The Glazer family disclosing its willingness to sell Manchester United (MANU) sparked the club’s stock to its best week ever—a 70% share price rally that added more than $1.5 billion to its market cap in just six trading days. The gains easily made MANU the best performing sports stock of November, pulling the JohnWallStreet Sports Stock Index to an overall 4.6% gain in the month, its second consecutive month higher.
Shares of the Red Devils rallied from $13.03 on Nov. 21 to close at $22.14 Wednesday after an announcement that the Glazers, who control 96% of the voting power of the business, were open to strategic alternatives for the club, including a sale. The price surge is easily the best stretch for Manchester United stock in its 10-year history as a public company. The next-best period was a 51% rally over three months in late 2012, the year late family patriarch Malcolm Glazer took the club public on the New York Stock Exchange.
The recent rally ballooned the club’s market capitalization from $2.16 billion to $3.7 billion, which beats the $3.16 billion price tag put on rival Premier League club Chelsea in its sale earlier this year.
“We continue to believe that MANU’s fundamentals justify a premium to clubs sold earlier this year,” Jefferies equity analyst Randal Konik wrote in a research note by the brokerage last week. “Old Trafford is a much bigger stadium [compared to Chelsea], MANU has global reach over Chelsea, MANU has over 1B followers and Chelsea has only a fraction of that, and finally MANU generates more revenue.”
Konik added that Manchester United’s value is bolstered by “playing in the strongest realm within the current media landscape—live sports.” In an earlier note, Konik called Manchester United the best brand in the world’s most popular sport. According to Sportico’s Premier League valuations in 2021, Man United was worth $4.65 billion, and Chelsea was valued at $3.35 billion.
Manchester United is one of 40 public traded businesses that constitute the JohnWallStreet Sports Stock Index, which closed the month at 1,130, its highest mark since mid-September. However, the 4.6% gain for the Sportico index lagged the broader market; the S&P 500 gained 5.4% in November, benefiting from investors favoring old line stocks in the materials and industrials sectors. The sports stock index is heavy in growth stocks, such as sports betting and sports technology, as well as broadcasters and the handful of sports teams traded on a U.S. stock exchange.
Overall, 29 of 40 companies in the sports index rose in the month, with apparel maker Under Armour (UAA) the second best performer, gaining 36%. UAA finished the month at $9.97 a share, six weeks removed from closing at $6.62, its lowest price ever. November’s rise belies skepticism on Wall Street that Under Armour can return to the growth it once enjoyed, with Morgan Stanley bearishly noting early in the month the company has a higher cost of capital and a “tempered operating model.” Sportradar (SRAD, up 20%), Nike (NKE, up 17%), and Caesars Entertainment (CZR, up 15%) rounded out the top five best performers.
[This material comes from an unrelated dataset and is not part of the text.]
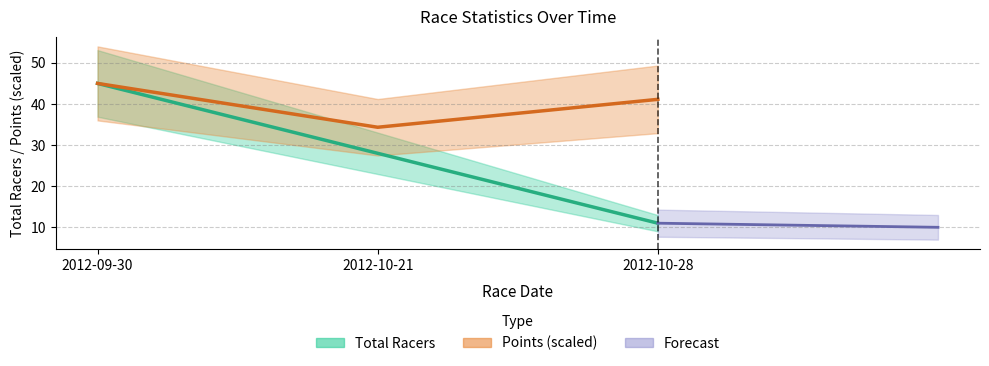

Reading right to left, extract all data points from this chart.

Total Racers: 11.0	28.0	45.0
Points (scaled): 41.1	34.3	45.0
Forecast: 10.0	10.5	11.0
The declining issues in November show that even sports-related stocks can’t escape the influence of Taylor Swift. The bungled sale of tickets for the pop star’s 2023 tour, with Ticketmaster’s failure to restrict pre-sales to specified fans and marketing partner customers, meant millions of buyers all vying for tickets at once, resulting in surge pricing that left fans paying thousands of dollars for nosebleed seats. That has sparked equity-market fears of government action on ticket brokers and ticket pricing, pushing Ticketmaster parent Live Nation (LYV) down 9% in the month and Vivid Seats (SEAT), the other ticket reseller in the JohnWallStreet index, down 10%.
The worst stock in the month was esports group FaZe Holdings (FAZE), which lost 41% to close November at $2.04 a share, just four months after going public by a SPAC merger at $10. FaZe’s chief strategy officer Kai Henry resigned from the company during the month, and the business announced its intention to slash costs as it reported a third quarter loss of $131 million on sales of $14 million. About $116 million of the loss was an accounting charge on swapping corporate debt for equity as part of going public. Betway parent Super Group (SGHC, down 22%) and FuboTV (FUBO, down 23%) were other big losers.
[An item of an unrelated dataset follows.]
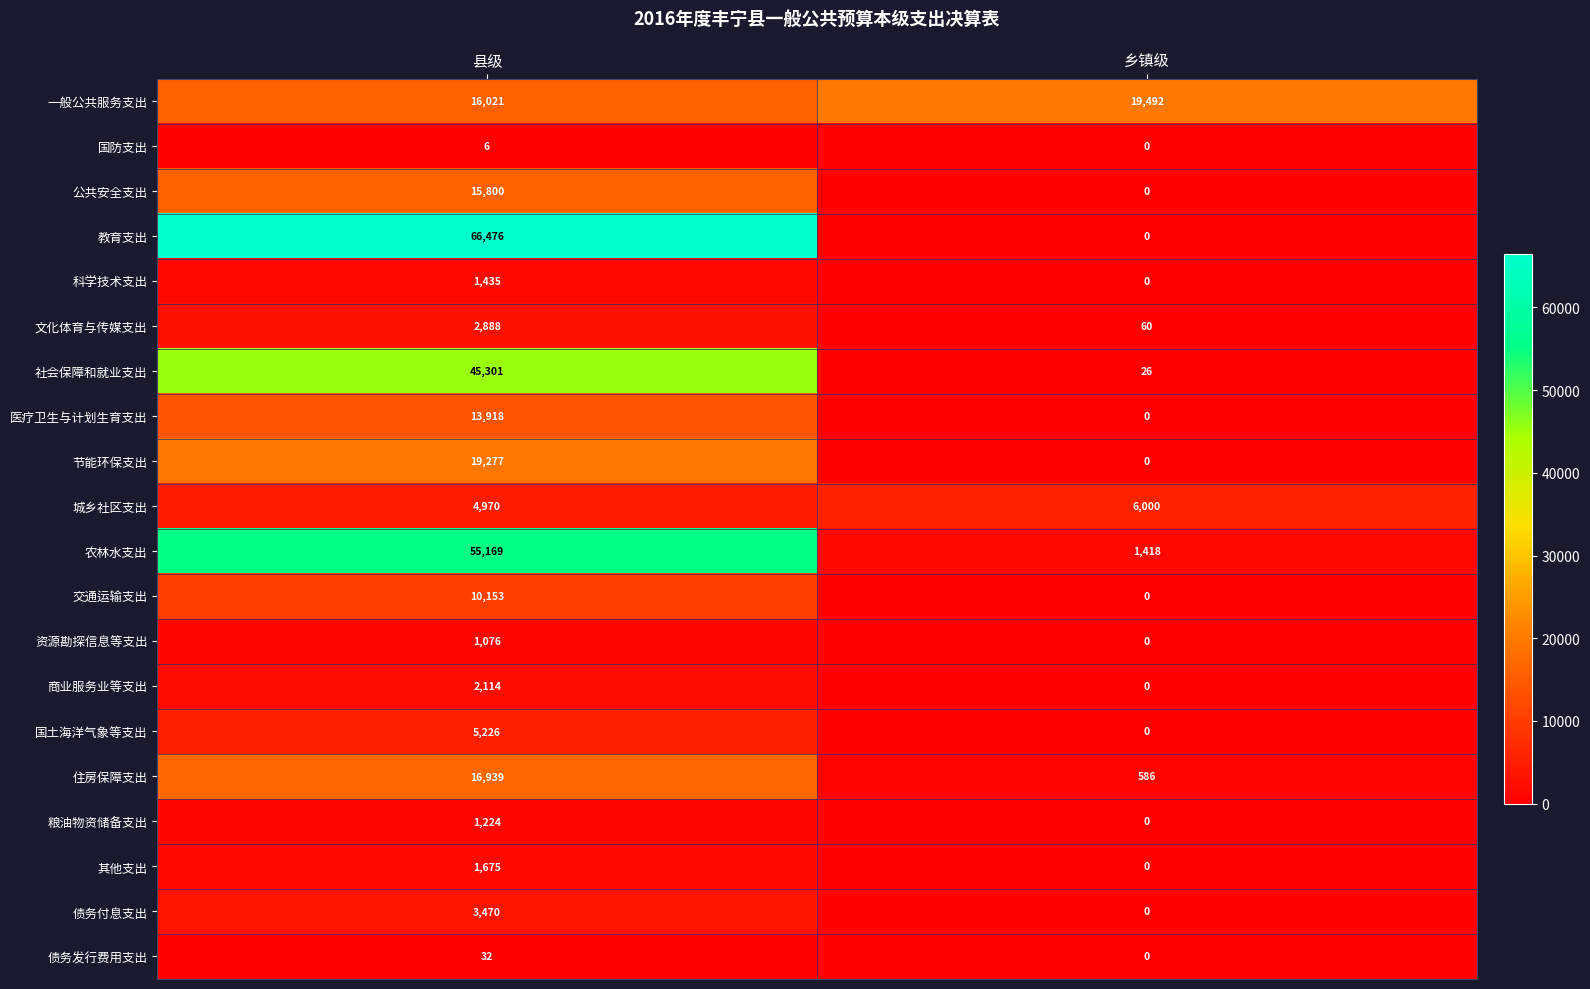

Read the 商业服务业等支出 value at 县级.

2114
The second straight month of gains for the sports stock index hasn’t done much to unwind a bearish 2022 for stocks. The JohnWallStreet index is down 27% on the year, compared to a 14% retreat for the S&P 500. The benchmark sports index was constituted at 1,000 to start August 2020 and peaked at 1,763 in November 2021. The sports index is rebalanced quarterly and equal weighted, meaning each stock begins each quarter as 2.5% of the index.